4 schematically shows the alarm classes stored in the database DB of the communication system with associated validation data. For every alarm class In addition to the name of the alarm class, the following validation data are stored in the database DB:

- The total number of peripheral elements assigned to an alarm class is below the data field name

'TOTAL ABSOLUTELY saved'.

- The number of failed peripheral elements assigned to an alarm class is saved under 'ERROR ABSOLUTELY'. - 'ERROR IN%' indicates the ratio of failed to total peripheral elements connected to the connection module.

- The validation times ZEIT1 [SEK] 'and ZEIT2 [SEK]' indicate the time in seconds after which an alarm with a lower priority or an alarm with a high priority is output at the maintenance and alarm field.

- The threshold values SCHW1 IN% 'and SCHW2 IN%' indicate the ratio of failed to a total of peripheral elements connected to the connection module, upon reaching which an alarm of lower priority or an alarm with high priority is output.

Claims

claims

1. A method for displaying peripheral information relating to error elements in a communication system, with an individual alarm memory area being set up in a database (DB) for connection modules (SLM, TM) of the communication system, and that in the event of at least partial failure

- a connection module (SLM, TM), - at least one of connection devices (AL) connected to the connection module (SLM, TM),

- and / or at least one of communication devices connected to the connection module (SLM, TM) via connecting devices, in particular internal terminal devices (EG), the alarm memory area of the relevant connection module (SLM, TM) is selected in the database (DB) , and an alarm identifying the relevant connection module (SLM, TM) is triggered and visualized on a display device.

2. The method of claim 1, d a d u r c h g e k e n n z e i c h n e t that the alarm displays information to identify the ratio of failed to a total of connected to a connection module (SLM, TM) connecting devices or connected to these connecting devices communication devices (EG).

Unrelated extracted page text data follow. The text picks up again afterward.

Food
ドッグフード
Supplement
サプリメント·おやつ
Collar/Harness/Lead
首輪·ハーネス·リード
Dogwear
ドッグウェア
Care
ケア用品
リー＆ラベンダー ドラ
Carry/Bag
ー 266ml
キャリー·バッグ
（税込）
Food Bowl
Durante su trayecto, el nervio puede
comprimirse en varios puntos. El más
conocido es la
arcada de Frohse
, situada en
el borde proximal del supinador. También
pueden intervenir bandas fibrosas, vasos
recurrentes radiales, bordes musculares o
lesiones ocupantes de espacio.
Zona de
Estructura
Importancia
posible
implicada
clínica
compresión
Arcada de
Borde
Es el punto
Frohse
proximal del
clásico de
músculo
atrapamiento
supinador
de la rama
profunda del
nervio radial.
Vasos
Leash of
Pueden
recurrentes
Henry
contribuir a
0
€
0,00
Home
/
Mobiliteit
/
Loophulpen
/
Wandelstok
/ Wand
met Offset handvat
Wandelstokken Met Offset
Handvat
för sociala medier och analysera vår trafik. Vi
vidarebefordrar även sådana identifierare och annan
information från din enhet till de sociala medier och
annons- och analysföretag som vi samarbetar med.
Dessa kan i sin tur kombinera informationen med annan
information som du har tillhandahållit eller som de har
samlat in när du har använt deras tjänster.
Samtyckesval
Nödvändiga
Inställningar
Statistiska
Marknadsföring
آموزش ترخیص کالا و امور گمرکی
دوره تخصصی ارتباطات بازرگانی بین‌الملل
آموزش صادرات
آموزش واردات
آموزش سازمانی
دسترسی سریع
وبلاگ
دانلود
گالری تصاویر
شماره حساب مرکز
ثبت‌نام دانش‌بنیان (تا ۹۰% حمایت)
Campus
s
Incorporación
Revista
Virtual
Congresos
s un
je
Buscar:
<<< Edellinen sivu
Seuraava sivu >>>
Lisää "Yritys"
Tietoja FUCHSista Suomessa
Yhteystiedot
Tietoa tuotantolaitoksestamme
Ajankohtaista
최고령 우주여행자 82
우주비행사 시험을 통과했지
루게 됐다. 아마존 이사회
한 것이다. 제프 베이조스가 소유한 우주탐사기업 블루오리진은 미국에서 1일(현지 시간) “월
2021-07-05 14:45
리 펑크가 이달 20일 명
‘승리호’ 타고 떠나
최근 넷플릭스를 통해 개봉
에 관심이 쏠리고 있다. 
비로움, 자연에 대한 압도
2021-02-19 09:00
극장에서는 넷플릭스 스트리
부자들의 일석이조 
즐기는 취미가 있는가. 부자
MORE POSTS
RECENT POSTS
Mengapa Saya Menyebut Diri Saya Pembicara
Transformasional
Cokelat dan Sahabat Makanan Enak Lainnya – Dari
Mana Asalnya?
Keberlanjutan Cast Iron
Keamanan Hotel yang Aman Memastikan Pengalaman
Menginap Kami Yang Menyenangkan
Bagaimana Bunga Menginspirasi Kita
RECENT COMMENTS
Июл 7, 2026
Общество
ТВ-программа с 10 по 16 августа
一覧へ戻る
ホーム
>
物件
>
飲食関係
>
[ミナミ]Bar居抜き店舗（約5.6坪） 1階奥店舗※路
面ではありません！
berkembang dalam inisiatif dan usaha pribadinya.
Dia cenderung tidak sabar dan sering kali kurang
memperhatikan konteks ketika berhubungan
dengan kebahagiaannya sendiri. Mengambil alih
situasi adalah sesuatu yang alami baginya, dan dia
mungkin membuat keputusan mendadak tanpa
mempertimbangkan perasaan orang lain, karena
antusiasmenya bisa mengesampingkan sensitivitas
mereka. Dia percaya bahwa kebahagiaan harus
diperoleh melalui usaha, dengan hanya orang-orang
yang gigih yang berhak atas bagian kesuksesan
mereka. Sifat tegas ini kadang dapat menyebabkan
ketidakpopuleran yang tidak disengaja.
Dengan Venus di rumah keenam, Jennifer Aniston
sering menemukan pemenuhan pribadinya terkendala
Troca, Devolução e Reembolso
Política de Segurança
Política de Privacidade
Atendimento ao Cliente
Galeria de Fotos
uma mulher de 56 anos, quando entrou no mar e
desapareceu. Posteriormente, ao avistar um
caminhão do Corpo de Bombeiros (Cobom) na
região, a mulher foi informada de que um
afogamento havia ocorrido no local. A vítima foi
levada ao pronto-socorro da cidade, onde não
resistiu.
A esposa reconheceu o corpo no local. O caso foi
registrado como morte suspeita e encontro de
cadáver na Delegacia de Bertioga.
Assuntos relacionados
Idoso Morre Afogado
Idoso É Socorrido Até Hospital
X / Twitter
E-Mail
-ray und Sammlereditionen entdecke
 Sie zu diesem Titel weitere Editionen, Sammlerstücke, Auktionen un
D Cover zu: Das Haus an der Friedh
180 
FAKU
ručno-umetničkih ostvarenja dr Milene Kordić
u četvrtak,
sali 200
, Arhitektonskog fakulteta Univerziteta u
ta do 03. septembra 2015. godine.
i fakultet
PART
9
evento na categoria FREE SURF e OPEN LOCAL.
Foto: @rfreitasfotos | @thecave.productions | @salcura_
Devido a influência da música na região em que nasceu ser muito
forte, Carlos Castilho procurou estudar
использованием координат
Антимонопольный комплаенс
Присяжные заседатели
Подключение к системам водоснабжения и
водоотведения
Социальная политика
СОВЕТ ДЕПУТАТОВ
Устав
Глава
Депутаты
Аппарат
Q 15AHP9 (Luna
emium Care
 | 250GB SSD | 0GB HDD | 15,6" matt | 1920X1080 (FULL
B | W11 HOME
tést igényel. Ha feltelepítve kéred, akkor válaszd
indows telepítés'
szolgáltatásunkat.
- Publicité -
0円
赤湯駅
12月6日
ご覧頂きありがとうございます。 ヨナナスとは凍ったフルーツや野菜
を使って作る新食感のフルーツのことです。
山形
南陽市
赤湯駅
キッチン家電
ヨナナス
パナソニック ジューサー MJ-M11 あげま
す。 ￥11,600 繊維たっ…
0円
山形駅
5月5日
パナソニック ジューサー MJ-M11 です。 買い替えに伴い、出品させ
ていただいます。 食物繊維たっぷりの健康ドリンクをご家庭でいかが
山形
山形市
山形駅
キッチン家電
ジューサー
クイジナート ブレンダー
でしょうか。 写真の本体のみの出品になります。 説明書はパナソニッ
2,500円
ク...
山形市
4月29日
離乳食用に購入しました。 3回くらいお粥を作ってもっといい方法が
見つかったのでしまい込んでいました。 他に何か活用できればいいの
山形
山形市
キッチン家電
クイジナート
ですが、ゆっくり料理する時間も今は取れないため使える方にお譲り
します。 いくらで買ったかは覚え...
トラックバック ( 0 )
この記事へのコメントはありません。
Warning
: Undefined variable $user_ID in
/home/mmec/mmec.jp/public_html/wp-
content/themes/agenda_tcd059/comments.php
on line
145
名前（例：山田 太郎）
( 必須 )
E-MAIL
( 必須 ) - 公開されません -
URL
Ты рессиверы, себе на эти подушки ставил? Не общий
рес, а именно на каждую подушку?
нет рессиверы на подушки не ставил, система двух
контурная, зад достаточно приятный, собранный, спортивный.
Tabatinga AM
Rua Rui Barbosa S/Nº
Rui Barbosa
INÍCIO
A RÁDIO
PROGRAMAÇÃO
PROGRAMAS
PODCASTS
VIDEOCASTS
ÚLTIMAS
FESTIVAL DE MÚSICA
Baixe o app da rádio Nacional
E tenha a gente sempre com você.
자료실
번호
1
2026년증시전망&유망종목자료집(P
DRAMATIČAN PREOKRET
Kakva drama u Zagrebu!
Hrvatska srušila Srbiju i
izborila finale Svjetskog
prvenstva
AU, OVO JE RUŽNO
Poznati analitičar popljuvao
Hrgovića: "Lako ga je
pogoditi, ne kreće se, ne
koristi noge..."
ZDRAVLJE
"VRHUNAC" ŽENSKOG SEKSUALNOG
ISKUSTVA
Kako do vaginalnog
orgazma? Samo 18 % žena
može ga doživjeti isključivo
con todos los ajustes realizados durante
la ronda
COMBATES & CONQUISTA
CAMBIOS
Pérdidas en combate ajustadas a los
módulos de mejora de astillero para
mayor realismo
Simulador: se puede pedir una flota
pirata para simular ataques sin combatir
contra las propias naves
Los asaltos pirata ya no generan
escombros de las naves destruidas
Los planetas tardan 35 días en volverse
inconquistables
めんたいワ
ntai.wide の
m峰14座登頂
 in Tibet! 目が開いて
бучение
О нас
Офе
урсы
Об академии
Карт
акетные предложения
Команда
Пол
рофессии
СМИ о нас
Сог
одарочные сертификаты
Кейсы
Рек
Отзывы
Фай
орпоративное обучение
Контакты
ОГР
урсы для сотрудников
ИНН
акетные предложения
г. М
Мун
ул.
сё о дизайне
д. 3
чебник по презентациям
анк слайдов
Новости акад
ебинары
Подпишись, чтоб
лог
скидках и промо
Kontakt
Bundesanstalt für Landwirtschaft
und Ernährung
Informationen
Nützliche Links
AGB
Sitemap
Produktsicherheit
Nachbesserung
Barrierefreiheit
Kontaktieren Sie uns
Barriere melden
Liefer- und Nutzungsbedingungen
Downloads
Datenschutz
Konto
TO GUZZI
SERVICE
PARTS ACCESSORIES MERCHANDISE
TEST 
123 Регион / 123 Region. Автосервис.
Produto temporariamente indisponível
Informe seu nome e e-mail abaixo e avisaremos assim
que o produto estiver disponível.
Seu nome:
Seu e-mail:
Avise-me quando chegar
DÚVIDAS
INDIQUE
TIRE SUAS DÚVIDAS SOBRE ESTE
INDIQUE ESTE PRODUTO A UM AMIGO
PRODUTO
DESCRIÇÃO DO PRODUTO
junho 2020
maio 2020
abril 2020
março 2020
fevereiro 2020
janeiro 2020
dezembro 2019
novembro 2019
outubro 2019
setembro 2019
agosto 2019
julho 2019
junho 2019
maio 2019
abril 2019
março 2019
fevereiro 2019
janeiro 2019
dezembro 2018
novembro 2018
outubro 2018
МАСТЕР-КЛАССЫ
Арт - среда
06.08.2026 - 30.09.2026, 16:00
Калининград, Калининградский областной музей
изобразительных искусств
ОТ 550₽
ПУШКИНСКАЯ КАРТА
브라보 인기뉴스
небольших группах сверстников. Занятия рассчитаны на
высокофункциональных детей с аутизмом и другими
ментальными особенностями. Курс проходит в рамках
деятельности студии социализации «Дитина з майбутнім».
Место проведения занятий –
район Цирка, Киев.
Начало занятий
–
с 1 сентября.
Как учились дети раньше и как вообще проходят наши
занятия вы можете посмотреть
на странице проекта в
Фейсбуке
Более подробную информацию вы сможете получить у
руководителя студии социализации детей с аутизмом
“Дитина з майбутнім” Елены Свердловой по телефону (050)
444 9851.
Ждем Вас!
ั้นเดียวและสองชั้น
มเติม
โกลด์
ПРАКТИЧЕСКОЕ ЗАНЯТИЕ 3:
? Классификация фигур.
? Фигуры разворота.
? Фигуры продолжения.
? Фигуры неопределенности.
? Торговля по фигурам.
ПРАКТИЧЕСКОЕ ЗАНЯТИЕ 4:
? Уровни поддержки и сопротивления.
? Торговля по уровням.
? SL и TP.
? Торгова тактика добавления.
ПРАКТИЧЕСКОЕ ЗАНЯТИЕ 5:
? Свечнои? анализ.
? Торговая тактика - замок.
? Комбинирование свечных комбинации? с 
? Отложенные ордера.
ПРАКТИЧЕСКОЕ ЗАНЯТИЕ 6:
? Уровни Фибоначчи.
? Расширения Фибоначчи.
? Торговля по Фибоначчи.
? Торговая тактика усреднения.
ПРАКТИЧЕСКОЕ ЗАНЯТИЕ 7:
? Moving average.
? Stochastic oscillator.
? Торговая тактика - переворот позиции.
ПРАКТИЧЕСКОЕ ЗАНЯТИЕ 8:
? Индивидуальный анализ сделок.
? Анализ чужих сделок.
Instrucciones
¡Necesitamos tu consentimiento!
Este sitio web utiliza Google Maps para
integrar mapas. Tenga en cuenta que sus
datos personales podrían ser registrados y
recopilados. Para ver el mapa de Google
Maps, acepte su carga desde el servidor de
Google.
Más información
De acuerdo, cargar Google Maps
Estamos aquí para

3. The method according to any one of the preceding claims, characterized in that the alarm is used to display information for identifying the physical port of a connection module (SLM, TM) on which an error has occurred.

4. The method as claimed in one of the preceding claims, that a triggering of an alarm takes place as a function of limit values stored in the associated alarm memory area.

5. The method according to any one of the preceding claims, that the name of an alarm class assigned to a connection module (SLM, TM) is identical to the physical address of the connection module (SLM, TM) in the communication system.